If, on the other hand, the liquefied gas mixture of the above composition is used first with phosphoric acid to polymer gasoline and leads the remaining gas mixture of the following composition: I percent by weight C3H6, 28 percent by weight C3H8, 2 percent by weight C4H8, 49 percent by weight iso-C4H10, 20 percent by weight n-C, Hlo after adding 50 ms of hydrogen each time to 100 kg of the remaining gas mixture to the electric arc furnace, 450/0 of the electrical energy becomes chemical conversion, and only 55 per cent appear as sensible heat. In In this case, the gas mixture leaves at a temperature that is on average about 2000 lower the arc furnace. It has become less overheated by that amount.

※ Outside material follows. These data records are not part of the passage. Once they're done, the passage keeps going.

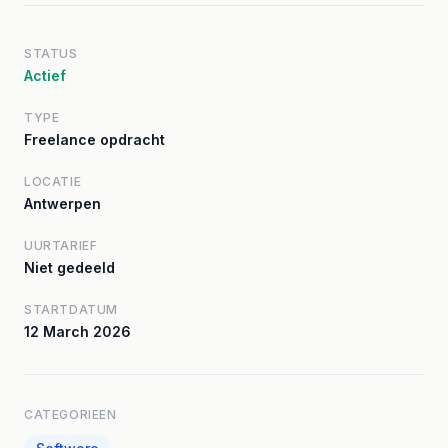
STATUS
Actief
TYPE
Freelance opdracht
LOCATIE
Antwerpen
UURTARIEF
Niet gedeeld
STARTDATUM
12 March 2026
CATEGORIEEN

Opposite to The liquid gas originally used breaks down to soot and hydrogen per 100 kg of acetylene-ethylene mixture formed with approximately the same composition as above only 8.7 kg of hydrocarbons. 100 kg result from 160 kg of liquid gas mixture Acetylene-ethylene mixture.

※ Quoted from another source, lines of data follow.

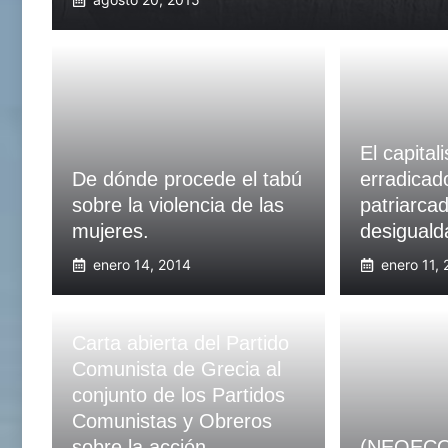
El capita
De dónde procede el tabú
erradicado
sobre la violencia de las
patriarcad
mujeres.
desiguald
enero 14, 2014
enero 11,
Carta abierta del Partido
Comunista de Grecia al
conjunto de los Partidos
Comunistas y Obreros
sobre la acción
(NEOECO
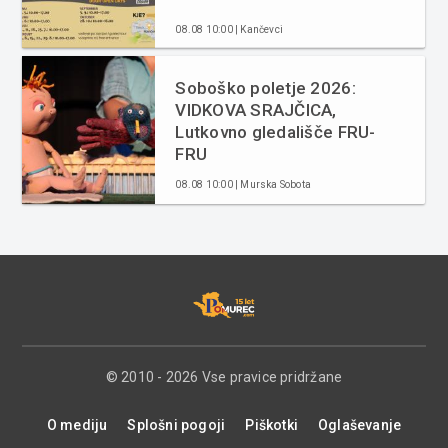
08.08 10:00 | Kančevci
Soboško poletje 2026:
VIDKOVA SRAJČICA,
Lutkovno gledališče FRU-
FRU
08.08 10:00 | Murska Sobota
© 2010 - 2026 Vse pravice pridržane
O mediju
Splošni pogoji
Piškotki
Oglaševanje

Example 2 A liquid gas mixture of the composition given in Example I. should be cracked on ethylene. For this purpose, the liquid gas mixture is approximately I4000 hot gases leaving an electric arc furnace are injected. the hot exhaust gases from the arc furnace provide the necessary heating and cracking energy. You heat the injected liquid gas so quickly to the required cracking temperature, that with the short residence time (1/100 sec) the cracking to ethylene takes place Acetylene-containing gas coming from the arc furnace and the cracking gas must be added this short time to be quenched with water to about 3000 to cause a disintegration of aoetylene to escape hydrogen and carbon.

With an injection of 400 kg liquid gas mixture per hour into the About 14000 hot 3500 m3 exhaust gases of the electric arc furnace arise from the 400 kg of the Liquid gas mixture about 120 kg of ethylene. On average, 60 per cent of these are sprayed in Hydrocarbons implemented.

The liquid gas mixture of the specified composition is now broken down first by distilling into a C8 and C4 fraction and adding the C3 fraction with benzene in a manner known per se, cumene is formed. There remains a propane with only 20/0 propylene. In an analogous manner, the C4 fraction is 60% or 750% Sulfuric acid implemented, the isobutylene present as isobutylsulfuric acid, the n-butylene is extracted as n-butylsulfuric acid. It remains a practical one olefin-free butane. The propane or butane purified in this way is then each individually or together, in the hot gases leaving the arc furnace sprayed.

400 kg of this practically paraffinic liquid gas mixture are produced 160 kg of ethylene. 80% of the injected hydrocarbons are converted. on in this way it is possible to reduce the amount of ethylene produced compared to the original liquefied gas mixture to increase by 33%.

Claims (1)

PATENT CLAIM: Process for processing olefin- and paraffin-containing Hydrocarbon mixtures, especially on acetylene and ethylene, by electrical Gas discharges, characterized in that the olefins are first obtained from the mixtures removed by known physical or chemical methods and placed on it supplies the remaining paraffins to the gas discharge.